» **Directions for this task**
Begin at the line containing "right ear: (291, 120)" in the entries below and end at the line containing "right eye: (378, 155)"; transcribe that range exactly and nothing outside it.

» **Material provided**
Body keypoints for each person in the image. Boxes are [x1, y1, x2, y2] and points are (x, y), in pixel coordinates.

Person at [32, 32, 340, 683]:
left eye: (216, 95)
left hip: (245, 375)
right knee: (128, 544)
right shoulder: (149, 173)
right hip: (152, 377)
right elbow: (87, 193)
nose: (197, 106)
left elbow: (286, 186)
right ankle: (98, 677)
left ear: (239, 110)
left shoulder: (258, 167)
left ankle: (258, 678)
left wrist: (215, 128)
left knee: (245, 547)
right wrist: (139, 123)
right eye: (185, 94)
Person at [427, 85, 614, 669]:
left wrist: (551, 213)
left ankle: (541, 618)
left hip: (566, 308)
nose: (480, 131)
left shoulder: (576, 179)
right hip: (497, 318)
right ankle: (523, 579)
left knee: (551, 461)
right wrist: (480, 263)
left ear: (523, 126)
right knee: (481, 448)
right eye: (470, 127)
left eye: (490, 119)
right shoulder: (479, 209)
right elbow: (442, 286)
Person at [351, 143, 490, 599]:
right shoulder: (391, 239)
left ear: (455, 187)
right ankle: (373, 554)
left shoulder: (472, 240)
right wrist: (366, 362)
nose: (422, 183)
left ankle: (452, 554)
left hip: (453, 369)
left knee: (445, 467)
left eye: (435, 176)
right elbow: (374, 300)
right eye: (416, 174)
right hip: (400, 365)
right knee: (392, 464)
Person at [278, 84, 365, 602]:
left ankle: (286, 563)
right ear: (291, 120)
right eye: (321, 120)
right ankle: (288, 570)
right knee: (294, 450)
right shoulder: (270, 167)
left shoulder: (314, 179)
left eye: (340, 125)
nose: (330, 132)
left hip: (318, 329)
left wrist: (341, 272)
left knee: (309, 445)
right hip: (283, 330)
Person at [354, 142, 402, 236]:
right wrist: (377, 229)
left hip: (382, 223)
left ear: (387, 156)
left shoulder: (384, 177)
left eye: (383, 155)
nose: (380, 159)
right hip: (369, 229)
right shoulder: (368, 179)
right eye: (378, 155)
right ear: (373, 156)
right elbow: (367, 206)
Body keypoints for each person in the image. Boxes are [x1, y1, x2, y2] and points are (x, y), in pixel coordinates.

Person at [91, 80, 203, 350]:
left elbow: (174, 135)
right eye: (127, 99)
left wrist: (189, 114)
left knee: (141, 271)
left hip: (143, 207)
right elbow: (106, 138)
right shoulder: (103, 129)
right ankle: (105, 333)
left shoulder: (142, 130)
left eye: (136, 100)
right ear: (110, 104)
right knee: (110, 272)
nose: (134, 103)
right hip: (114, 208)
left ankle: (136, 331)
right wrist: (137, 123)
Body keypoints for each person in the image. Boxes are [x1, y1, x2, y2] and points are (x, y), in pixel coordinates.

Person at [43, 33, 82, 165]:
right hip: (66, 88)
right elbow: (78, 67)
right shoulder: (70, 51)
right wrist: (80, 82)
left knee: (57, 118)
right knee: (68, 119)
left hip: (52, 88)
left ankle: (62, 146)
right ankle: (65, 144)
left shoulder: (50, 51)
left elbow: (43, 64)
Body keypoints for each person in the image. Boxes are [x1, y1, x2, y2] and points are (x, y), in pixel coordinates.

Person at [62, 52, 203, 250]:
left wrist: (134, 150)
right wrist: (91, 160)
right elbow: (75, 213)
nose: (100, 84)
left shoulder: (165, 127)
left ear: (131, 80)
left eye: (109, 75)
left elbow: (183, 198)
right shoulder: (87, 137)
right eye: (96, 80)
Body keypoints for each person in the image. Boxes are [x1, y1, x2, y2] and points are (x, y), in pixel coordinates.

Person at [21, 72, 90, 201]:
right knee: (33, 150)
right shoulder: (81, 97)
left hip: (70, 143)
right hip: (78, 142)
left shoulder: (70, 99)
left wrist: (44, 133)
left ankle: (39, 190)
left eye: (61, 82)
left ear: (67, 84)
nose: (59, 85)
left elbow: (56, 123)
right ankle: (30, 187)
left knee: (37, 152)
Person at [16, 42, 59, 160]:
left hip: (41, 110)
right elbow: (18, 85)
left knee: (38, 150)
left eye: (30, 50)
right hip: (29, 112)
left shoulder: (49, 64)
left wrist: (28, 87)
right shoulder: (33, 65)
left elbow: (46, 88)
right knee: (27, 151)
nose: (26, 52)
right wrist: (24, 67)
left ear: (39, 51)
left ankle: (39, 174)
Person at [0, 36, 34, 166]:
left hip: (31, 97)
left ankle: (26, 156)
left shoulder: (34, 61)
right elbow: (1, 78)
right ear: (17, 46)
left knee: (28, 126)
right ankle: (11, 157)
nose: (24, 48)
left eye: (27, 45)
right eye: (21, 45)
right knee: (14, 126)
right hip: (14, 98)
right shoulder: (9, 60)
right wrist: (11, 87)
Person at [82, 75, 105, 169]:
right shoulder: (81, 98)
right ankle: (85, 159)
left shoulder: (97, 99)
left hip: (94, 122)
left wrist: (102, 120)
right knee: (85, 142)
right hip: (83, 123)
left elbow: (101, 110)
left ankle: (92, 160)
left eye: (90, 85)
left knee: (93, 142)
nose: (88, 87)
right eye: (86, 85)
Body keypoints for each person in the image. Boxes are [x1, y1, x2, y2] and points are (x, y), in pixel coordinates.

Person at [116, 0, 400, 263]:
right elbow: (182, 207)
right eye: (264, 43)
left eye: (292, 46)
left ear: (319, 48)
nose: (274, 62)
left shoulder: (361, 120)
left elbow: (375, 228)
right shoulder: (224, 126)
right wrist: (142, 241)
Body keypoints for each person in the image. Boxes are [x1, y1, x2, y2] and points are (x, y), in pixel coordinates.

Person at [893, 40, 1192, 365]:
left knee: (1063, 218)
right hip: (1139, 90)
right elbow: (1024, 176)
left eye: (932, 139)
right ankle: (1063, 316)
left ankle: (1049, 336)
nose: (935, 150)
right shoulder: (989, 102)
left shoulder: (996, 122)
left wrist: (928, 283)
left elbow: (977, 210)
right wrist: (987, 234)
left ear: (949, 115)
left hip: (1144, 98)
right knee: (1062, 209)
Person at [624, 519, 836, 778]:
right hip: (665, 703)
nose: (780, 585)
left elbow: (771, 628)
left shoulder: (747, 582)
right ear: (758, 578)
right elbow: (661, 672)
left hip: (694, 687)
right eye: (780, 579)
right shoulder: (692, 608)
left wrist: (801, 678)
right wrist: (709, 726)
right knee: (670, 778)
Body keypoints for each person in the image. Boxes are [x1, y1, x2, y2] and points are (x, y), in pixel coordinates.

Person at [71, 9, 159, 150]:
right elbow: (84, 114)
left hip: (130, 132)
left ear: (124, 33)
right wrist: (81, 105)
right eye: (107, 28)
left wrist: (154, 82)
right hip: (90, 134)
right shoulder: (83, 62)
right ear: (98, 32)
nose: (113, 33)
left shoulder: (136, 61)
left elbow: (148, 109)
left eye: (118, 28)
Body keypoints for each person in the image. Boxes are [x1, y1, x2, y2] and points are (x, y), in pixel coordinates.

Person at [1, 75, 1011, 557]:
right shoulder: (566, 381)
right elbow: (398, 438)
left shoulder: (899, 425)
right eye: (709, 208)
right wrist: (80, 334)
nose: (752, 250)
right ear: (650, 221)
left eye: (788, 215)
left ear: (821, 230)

» **Task solution**
right ear: (291, 120)
right eye: (321, 120)
right ankle: (288, 570)
right knee: (294, 450)
right shoulder: (270, 167)
left shoulder: (314, 179)
left eye: (340, 125)
nose: (330, 132)
left hip: (318, 329)
left wrist: (341, 272)
left knee: (309, 445)
right hip: (283, 330)
Person at [354, 142, 402, 236]:
right wrist: (377, 229)
left hip: (382, 223)
left ear: (387, 156)
left shoulder: (384, 177)
left eye: (383, 155)
nose: (380, 159)
right hip: (369, 229)
right shoulder: (368, 179)
right eye: (378, 155)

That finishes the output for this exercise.